But more money is not the only answer, Susan Eaton and others argue. "You still have to think about management practices--just because you pay more does not mean you get better managers," she says. Supervision and training of paraprofessionals is inadequate: the federal standard for nursing aides is 75 hours of training, but in most states, nursing aides receive much less training than hairdressers, she says. "You still need more career ladders, on-site education, and support, so these caregiving jobs are not dead ends. The next step up is to become a licensed practical nurse--but that requires two years of college, which is too much time and money for a lot of these workers," she continues. "We need more geriatric nurse practitioners--and others specifically trained in geriatric care--and more focus on systemic issues. And we're not really sure, as a society, how to do all that."

Dozens of states now have taskforces to address the labor-shortage issue. The U.S. Department of Health and Human Services has funded research at the Center for Health Workforce Studies at SUNY-Albany to assess the need for long-term care workers. The government has also joined with the Robert Wood Johnson Foundation to develop ways to build up the workforce; a report is due this spring. So far, proposed solutions have tended to focus on recruiting new immigrants as a source of entry-level labor; increasing government funding for wages, training, and supervision of workers; recruiting more people to the field of gerontology; and creating basic changes in the way elders and caregivers are viewed and treated.

Some people have suggested relaxing immigration policies to help fill caregiving and nursing vacancies. That idea smacks of a quick-fix that, in fact, raises other problems. There are already a rising number of caregivers from Haiti, Latin countries, Africa, and the Azores. "All of these different groups working together, and with predominantly white patients, creates complicated racial and ethnic politics," Eaton explains. "If you have Ethiopians and Eritreans in the same workforce, how do you build a team?" Caregivers of color often have to cope with an elder who has "old images of race relations," she adds. "They have been called names, or been treated like servants." Instead of exploiting a new group of workers, "we need to change the working conditions to begin with, so that neither the elders nor the caregivers are being marginalized."

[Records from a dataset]
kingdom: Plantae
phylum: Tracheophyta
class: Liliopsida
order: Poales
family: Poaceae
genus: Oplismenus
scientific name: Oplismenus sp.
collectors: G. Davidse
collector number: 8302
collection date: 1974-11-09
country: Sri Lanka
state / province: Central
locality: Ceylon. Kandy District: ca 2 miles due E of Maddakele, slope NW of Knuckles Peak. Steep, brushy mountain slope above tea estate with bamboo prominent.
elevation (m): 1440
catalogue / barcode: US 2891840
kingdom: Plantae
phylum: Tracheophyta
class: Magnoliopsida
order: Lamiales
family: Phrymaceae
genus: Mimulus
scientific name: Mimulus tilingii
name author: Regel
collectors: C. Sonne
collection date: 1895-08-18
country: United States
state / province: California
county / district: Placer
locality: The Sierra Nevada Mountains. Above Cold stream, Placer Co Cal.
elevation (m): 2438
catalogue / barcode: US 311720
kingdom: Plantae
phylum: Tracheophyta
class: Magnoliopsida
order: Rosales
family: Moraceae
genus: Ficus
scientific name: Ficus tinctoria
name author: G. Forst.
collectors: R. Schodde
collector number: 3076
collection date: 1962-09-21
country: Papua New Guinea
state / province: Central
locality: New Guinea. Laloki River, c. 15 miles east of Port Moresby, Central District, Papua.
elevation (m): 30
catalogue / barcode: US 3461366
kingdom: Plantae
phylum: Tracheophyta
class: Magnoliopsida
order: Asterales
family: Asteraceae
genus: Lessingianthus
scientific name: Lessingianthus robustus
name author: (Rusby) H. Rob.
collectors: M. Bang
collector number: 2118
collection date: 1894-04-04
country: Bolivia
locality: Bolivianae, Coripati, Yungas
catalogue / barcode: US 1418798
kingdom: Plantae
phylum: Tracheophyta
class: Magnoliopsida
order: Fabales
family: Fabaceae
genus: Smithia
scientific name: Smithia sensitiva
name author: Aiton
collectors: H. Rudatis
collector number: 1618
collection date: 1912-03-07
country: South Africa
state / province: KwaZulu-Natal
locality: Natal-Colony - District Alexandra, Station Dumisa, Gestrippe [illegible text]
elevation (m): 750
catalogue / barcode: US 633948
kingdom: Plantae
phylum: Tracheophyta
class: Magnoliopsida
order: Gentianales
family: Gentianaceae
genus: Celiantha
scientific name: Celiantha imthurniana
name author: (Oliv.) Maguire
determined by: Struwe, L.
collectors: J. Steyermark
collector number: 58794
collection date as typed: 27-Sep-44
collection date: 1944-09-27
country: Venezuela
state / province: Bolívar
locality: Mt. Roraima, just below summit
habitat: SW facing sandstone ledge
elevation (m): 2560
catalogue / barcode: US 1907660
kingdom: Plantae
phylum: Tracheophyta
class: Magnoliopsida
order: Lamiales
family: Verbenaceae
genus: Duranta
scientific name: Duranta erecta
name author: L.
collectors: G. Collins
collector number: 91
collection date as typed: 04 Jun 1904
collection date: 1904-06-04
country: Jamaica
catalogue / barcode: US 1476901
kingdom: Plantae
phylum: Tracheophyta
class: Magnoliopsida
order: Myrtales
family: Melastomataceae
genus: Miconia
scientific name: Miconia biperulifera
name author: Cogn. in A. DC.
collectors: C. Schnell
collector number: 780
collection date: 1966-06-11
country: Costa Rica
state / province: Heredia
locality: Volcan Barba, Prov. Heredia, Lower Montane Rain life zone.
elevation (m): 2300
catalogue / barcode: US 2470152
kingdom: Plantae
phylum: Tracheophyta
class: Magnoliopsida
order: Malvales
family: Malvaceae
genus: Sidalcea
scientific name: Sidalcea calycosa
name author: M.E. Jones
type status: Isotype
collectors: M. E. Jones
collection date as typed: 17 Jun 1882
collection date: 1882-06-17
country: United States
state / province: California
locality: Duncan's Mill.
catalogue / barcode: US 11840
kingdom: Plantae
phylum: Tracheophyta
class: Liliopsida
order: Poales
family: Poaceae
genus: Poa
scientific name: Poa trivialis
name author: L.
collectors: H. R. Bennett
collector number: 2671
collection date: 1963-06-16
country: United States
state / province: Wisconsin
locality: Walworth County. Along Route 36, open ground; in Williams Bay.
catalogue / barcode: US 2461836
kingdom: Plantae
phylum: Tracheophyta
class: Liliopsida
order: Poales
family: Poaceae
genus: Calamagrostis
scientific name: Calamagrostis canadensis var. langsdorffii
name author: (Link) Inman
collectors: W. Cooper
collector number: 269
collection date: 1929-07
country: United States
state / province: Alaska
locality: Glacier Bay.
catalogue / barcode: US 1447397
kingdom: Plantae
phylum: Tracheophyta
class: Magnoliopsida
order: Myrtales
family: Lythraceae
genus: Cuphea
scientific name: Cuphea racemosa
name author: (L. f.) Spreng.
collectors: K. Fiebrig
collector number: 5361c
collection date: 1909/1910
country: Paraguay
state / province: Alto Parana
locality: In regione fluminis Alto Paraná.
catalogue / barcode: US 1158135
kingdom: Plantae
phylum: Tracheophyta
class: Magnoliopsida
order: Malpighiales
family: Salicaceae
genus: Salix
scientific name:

What to do:
**a)** In the caregiving workforce passage, what is the federal standard for the number of training hours required for nursing aides?
**b)** Continue the caregiving workforce passage from its last sentence.
The rows stand apart from the caregiving workforce passage and are separate material.

Exercise results:
**a)** The federal standard is 75 hours of training.

**b)**
Easier said than done, no doubt. The most promising ventures seem to be regional, or smaller-scale, projects that combine financial and systemic changes. In Massachusetts, the state's Nursing Home Quality Initiative, passed in 2000, has helped increase nursing-home wages, created career ladders in caregiving, and targeted $1 million for scholarship funds. Whether this initiative continues, however, depends completely on continued support from state legislators.

A nonprofit, multidisciplinary group, the Pioneer Network (www.pioneernetwork.net), led by former nursing executive Susan Misiorski, is developing "state coalitions for culture change" to improve working conditions at nursing homes. In January, five demonstration projects are starting in New Hampshire. Emphasis is on management-staff relations, she says: improving communication, participatory planning, examining absentee rates and sick time, and, in general, identifying ways that all employees can gain more respect within the organization. "We believe that life with meaning is possible in long-term care," she says. But that cannot happen unless working conditions, and views on elder-care, change. Misiorski herself has held "every job there is in caregiving--including nurse's aide. So I know that just as the staff treats each other, so do they treat the patients. The same place where the staff works is where the residents live--what affects one group affects the other. They really cannot be separated."